Ученики разнесли сплетню по городу. Вскоре люди заговорили о том, что Медичи взалкали единоличной власти, попирают законы Республики и желают королевских почестей.


Однажды мессер Джованни да Биччи приехал в мастерскую деи Кастеллани, справиться о том, как идет работа. Маэстро Лука не преминул излить свою желчь:


— Не кажется ли вам, мой добрый мессер Джованни, что три темных камня слишком скромны для венца правителя? Не хотите ли иных украшений, сверх того?


Мессер Джованни задумался и сказал:


— Прибавьте к указанному одно-единственное украшение. Я хочу, чтобы внутренняя сторона венца была оснащена тремя острыми стальными шипами, наподобие шипов терна.


Маэстро Лука удивился:


— Что это значит?

— У этого венца одна владелица — монна Флоренция. Тот, кому суждено стать первым среди равных,[10] будет увенчан им единственный раз в жизни — во время благодарственной мессы. Пусть боль от шипов напоминает правителю о Страстях Христа, Который взял на себя грехи мира и о его собственной ничтожности перед Ним. Подобное украшение не прельстит скрытого деспота удобством и красотой, а у чужестранных неприятелей отобьет охоту посягать на агатовый венец монны Флоренции, — так тихо растолковал мессер Джованни.


Пораженный и пристыженный маэстро Лука спросил:


— Какие слова вы пожелаете видеть выгравированными с внутренней стороны венца?


— Noli mi tangere. - отвечал мессер Джованни. По-тоскански эти слова значат: "Не тронь меня".


С этим мессер Джованни да Биччи удалился, а маэстро Лука с тех пор перестал судить о людях скоропалительно и в краткий срок избавился от своей славы сплетника и злослова.


Превосходно исполненный венец был помещен в церковь Санта-Репарата,[11] в молитвенный придел Медичи, и люди приезжали из отдаленных мест, чтобы подивиться его красоте и справедливости начертанного на нем рукою мастера по воле принцепса.

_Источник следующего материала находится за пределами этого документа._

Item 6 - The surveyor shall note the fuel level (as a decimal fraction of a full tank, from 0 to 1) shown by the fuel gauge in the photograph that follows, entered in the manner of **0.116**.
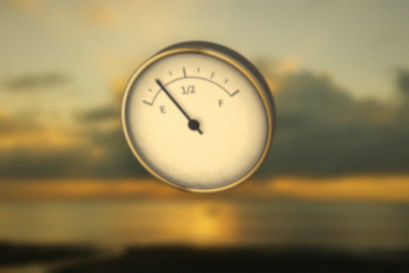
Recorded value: **0.25**
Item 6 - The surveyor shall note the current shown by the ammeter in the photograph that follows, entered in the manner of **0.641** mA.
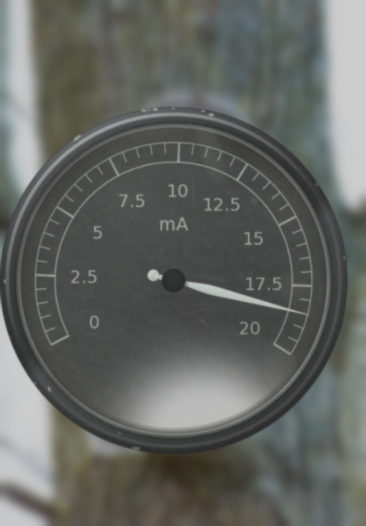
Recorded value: **18.5** mA
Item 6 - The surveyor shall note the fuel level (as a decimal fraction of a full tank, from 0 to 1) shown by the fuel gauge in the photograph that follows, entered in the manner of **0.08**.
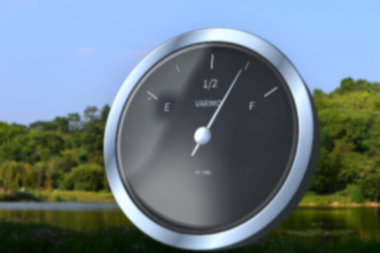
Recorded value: **0.75**
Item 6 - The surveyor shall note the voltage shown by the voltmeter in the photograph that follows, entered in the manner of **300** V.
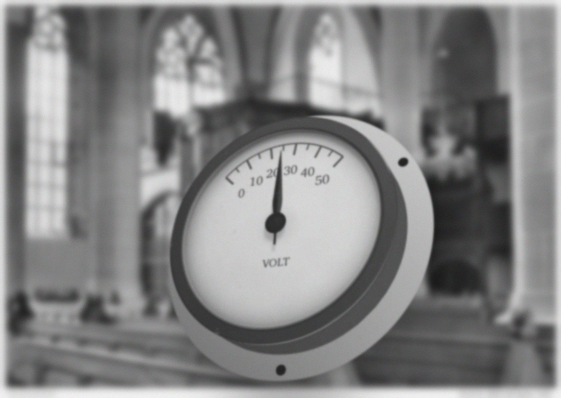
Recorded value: **25** V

Новелла 2. О братстве Ослиной Залупы и трещотке

В городе Флоренции, который всегда был богат людьми необыкновенными, мессер Лоренцо Медичи, младший брат мессера Козимо и сын мессера Джованни да Биччи, собрал вокруг себя шутейное войско из отпрысков недавно разбогатевших купцов, каких горожане называют "новыми людьми", "La gente nuevi", а проще говоря "выскочками".

Всякого, кто был молод, жесток и горазд на лихоумные выходки, мессер Лоренцо посвящал в братья Ордена Ослиной Залупы, и посвящение сие сопровождалось обильным винопийством, непристойными песнями и факельными плясками.